§ **Instructions to follow**: Reproduce verbatim the portion of the functional programming essay starting at "Modern languages —" and ending at "and formal verification.".

§ **Given passage**:
Start of Block
One thing must be clear: OOP uses functions, and FP uses objects. The question is what is placed at the center, and above all, in the name of what theoretical vision, in a world that is defined primarily by its dynamic transformations (morphisms) rather than by its static states or objects (morphs).
When Abstraction was just bad Storytelling
For a long time, functional programming (FP) was too abstract, too austere.
But in truth, it mostly suffered from a lack of pedagogy.
There were no tutorials, no approachable books, no teachers starting from zero. Only visionaries.
Instead, newcomers were bombarded with words like monads, functors, and categories — with little intuition behind them.
It wasn’t that FP was difficult; it was that its story hadn’t been told yet.
Where OOP offered human metaphors — objects, messages, hierarchies — FP spoke in the language of mathematics, and we couldn’t see how these abstractions were potentially closer to human thought. We couldn’t see the highest mountain behind the one made of objects, because people were already starting to climb the latter.
Today, that has changed.
Thanks to the internet, to YouTube, and to great educators like Graham Hutton, Bartosz Milewski, and others, FP finally has a voice.
We now understand that:
- A function is simply a pure relationship between input and output (this link with relational programming is also very interesting)
- A monad is a graceful way to organize effects without breaking composition (thank you, Bartosz Milewski) or natural order of execution (thank you, Rebecca Skinner)
- Composition is just the art of connecting ideas without contaminating them
- etc.
Once intuition returns, the beauty becomes visible — and what once seemed abstract now feels natural. Perhaps obvious. Simplicity (not ease) is the ultimate complexity.
The Return of the Second Road
Two roads diverged in a wood, and I took the one less traveled by. — Robert Frost
At the turn of the 1980s, the software world chose the road of objects.
The other — the road of pure functions, strong types, and deterministic transformations — seemed too academic, too demanding.
But now, as software infrastructure underpins the planet, that second road is reappearing — stronger, more rigorous, more durable… and more accessible than ever.
Modern languages — Scala, F#, OCaml, Elm, Rust, Kotlin, even TypeScript — are quietly rediscovering the principles first forged in Glasgow.
Functional programming, once niche, is becoming the natural language of parallelism, reactive architectures, and formal verification.
It marks the return of reason after potential chaos, of science after (highly valuable) craftsmanship, whose culture we preserve but which we take a step further on a theoretical level (and that is the greatest honor one can bestow upon it).
FP, Structure, and the Rise of AI
In this new landscape, another force joins the stage: Artificial Intelligence.
AI models — built on statistics, inference, and data transformation – thrive on structured, predictable, semantically stable languages.
AI copilots love FP languages.
And how can we be surprised? FP develops a language derived from epistemological studies, a language whose mission is to reflect our unconscious scientific thinking. If AI is trained on our discursive productions, on our materialized thoughts, it is not surprising that it appreciates the abstract language of these thoughts and recognizes many patterns in them.
They prefer logical purity to syntactic improvisation, type discipline to the messiness of mutable state.
In other words, FP speaks the language machines understand best: the language of structure, consistency, and reason. Not that everything disappears, far from it. Mutability continues to exist, for example, but it is announced as such in the code.
Conclusion
Perhaps we are now living through a new Digital Enlightenment.
And perhaps, as in the 18th century, the future will once again come from Scotland — not through the pens of philosophers, but through the compilers of programmers.
Because functional programming is not just a technical discipline.
It is a philosophy of thought, a promise of intellectual clarity.
It took decades for the turtle to reveal itself for what it truly is: a cosmonaut who loves our humanity and our thinking. Whose time has come. Tick tock.
It envisions a world where code is not only written to work, but to be understood, modular, verified, and transmitted —
a world where software becomes a language of human reason,
as rigorous as mathematics, as universal as logic.
And perhaps Haskell and Glasgow, for our century, will play the same role Hume and Smith played for theirs: the pioneers of a new rationality. ✨
End of Block
§ **Data below**:
Start of Block
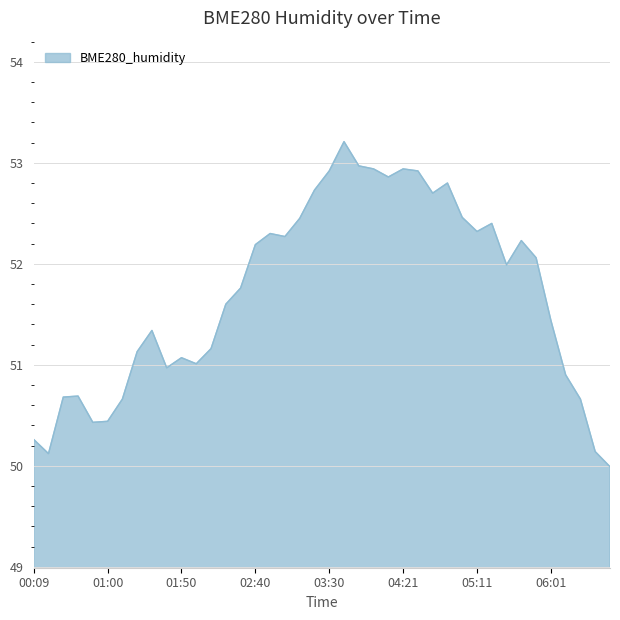

What is the minimum value shown in the chart?

50.0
End of Block
§ **Result of this task**:
Modern languages — Scala, F#, OCaml, Elm, Rust, Kotlin, even TypeScript — are quietly rediscovering the principles first forged in Glasgow.
Functional programming, once niche, is becoming the natural language of parallelism, reactive architectures, and formal verification.